▸ **WORK INSTRUCTIONS**:
(1) In the hyperbolic identity proof, list every expression shown as equal to sin beta.
(2) Answer these questions from the hyperbolic identity proof:
(a) What is alpha set equal to?
(b) Which trig identity does the proof use?
(c) What expression does it reach for cos beta?
(3) Carry the hyperbolic identity proof forward from its final step.

▸ **TEXT SECTION**:
= = =

Trigonometric and Hyperbolic Function?
Prove: arctan(sinh(x)) = arcsin(tanh(x))
Prove: arctan(sinh(x)) = arcsin(tanh(x))
2 Answers
We are asked to verify that:
arctan(sinh(x)) = arcsin(tanh(x))
There are shorter ways to prove this result, but referring back to the hyperbolic definitions is a fool-proof method that always works:
Consider the LHS first:
Let
alpha = arctan(sinh(x))
=> tan alpha = sinhx ..... [A]
Now, consider the RHS:
Let
beta = arcsin(tanh(x))
=> sin beta = tanh(x)
:. sin beta = sinh(x)/cosh(x)
" " = (1/2(e^x-e^-x))/(1/2(e^x+e^-x))
" " = (e^x-e^-x)/(e^x+e^-x)
And using the trig identity
sin^2 beta +cos^2 beta = 1
:. cos^2 beta = 1 - ((e^x-e^-x)/(e^x+e^-x))^2
" " = 1 - ((e^x-e^-x)^2)/((e^x+e^-x)^2)
" " = ((e^x+e^-x)^2 - (e^x-e^-x)^2) / (e^x+e^-x)^2
" " = ([(e^x+e^-x) - (e^x-e^-x)][(e^x+e^-x) + (e^x-e^-x)]) / (e^x+e^-x)^2
" " = ( 4e^-x e^x ) / (e^x+e^-x)^2
" " = ( 4 ) / (e^x+e^-x)^2
:. cos beta = 2 / (e^x+e^-x)
And now we have expression for
tan beta = sin beta / cos beta
" " = ( (e^x-e^-x)/(e^x+e^-x) ) / (2 / (e^x+e^-x))
" " = ( (e^x-e^-x)/(e^x+e^-x) ) * ((e^x+e^-x)/2)

= = =

▸ **DATASET EXTRACT**:
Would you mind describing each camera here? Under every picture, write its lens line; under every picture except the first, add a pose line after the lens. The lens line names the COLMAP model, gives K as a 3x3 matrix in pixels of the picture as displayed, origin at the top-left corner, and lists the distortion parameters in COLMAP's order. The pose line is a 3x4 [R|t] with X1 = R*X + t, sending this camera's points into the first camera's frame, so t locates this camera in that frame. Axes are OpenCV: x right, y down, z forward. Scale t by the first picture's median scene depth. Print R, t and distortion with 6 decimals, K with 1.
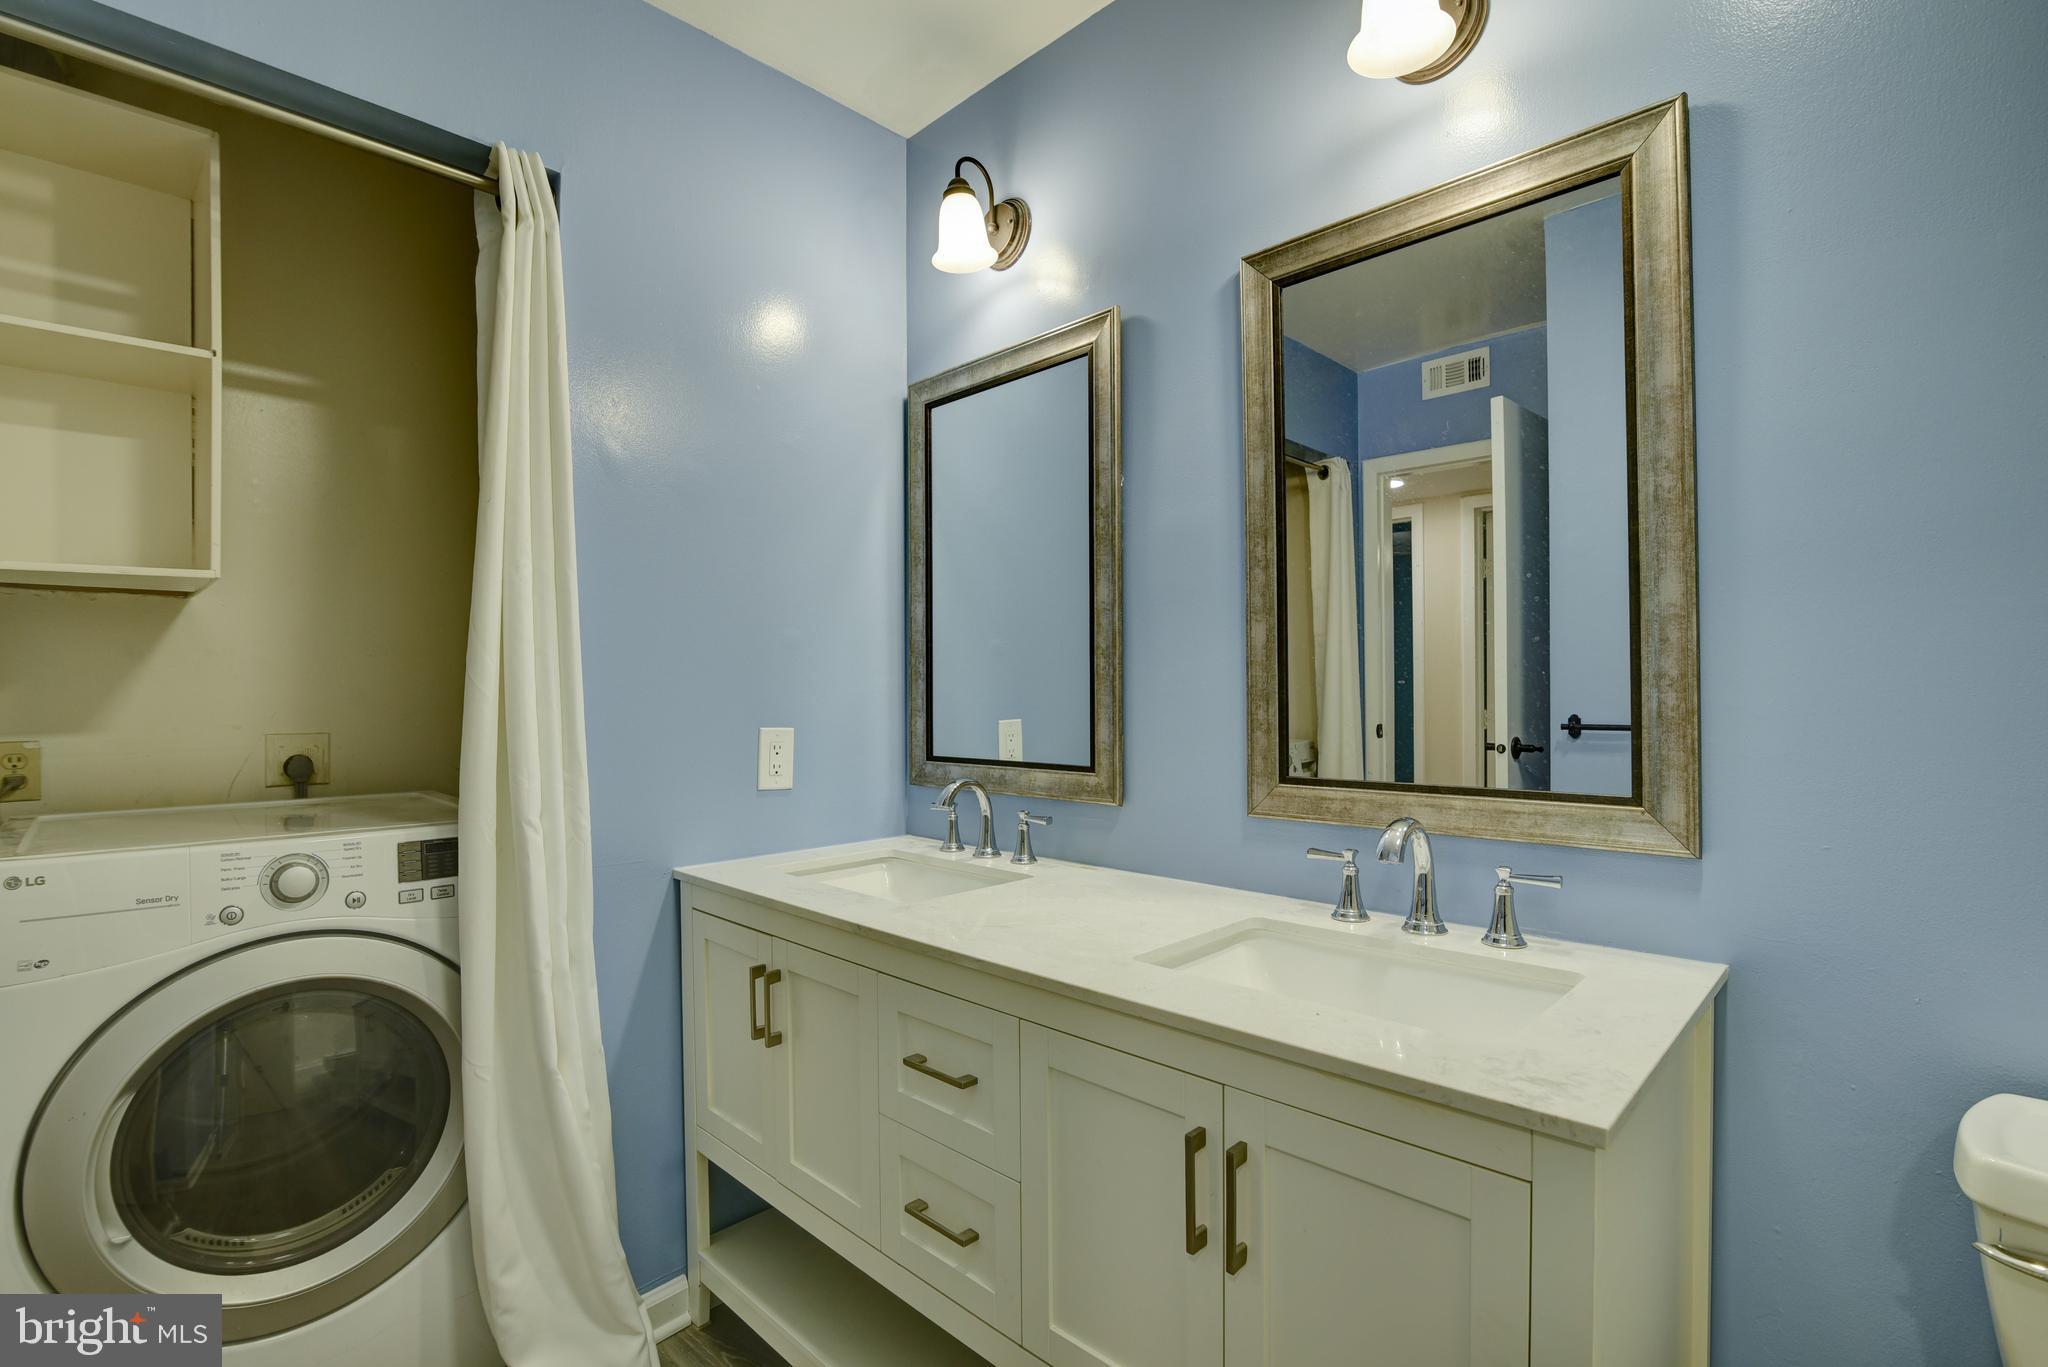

= = =

▸ **EXERCISE RESULTS**:
(1)
- tanh(x)
- sinh(x)/cosh(x)
- (1/2(e^x-e^-x))/(1/2(e^x+e^-x))
- (e^x-e^-x)/(e^x+e^-x)

(2)
(a) arctan(sinh(x))
(b) sin^2 beta + cos^2 beta = 1
(c) 2 / (e^x+e^-x)

(3)
" " = (e^x-e^-x)/2
" " = sinh x ... [B]
Comparing [B] with [A], we have:
tan beta = sinhx \ \ \ and\ \ \ tan alpha = sinhx
Hence:
tan alpha = tan beta => alpha = beta
And so we can conclude that:
alpha = arctan(sinh(x)) = beta = arcsin(tanh(x))
Hence:
arctan(sinh(x)) = arcsin(tanh(x)) \ \ \ QED
We are asked to verify that:
arctan(sinh(x)) = arcsin(tanh(x))
Shorter Method:
Consider the LHS first:
Let
alpha = arctan(sinh(x))
=> tan alpha = sinhx ..... [A]
Now, consider the RHS:
Let
beta = arcsin(tanh(x))
=> sin beta = tanh(x)
Now:
tan beta = (sin beta)/(cos beta)
" " = (tanhx)/(sqrt(1-sin^2 beta))
" " = (tanhx)/(sqrt(1-tanh^2 x))
" " = (tanhx)/(sqrt(sech^2 x))
" " = (tanhx)/(sech x)
" " = (sinhx/cosh)/(1/cosh x)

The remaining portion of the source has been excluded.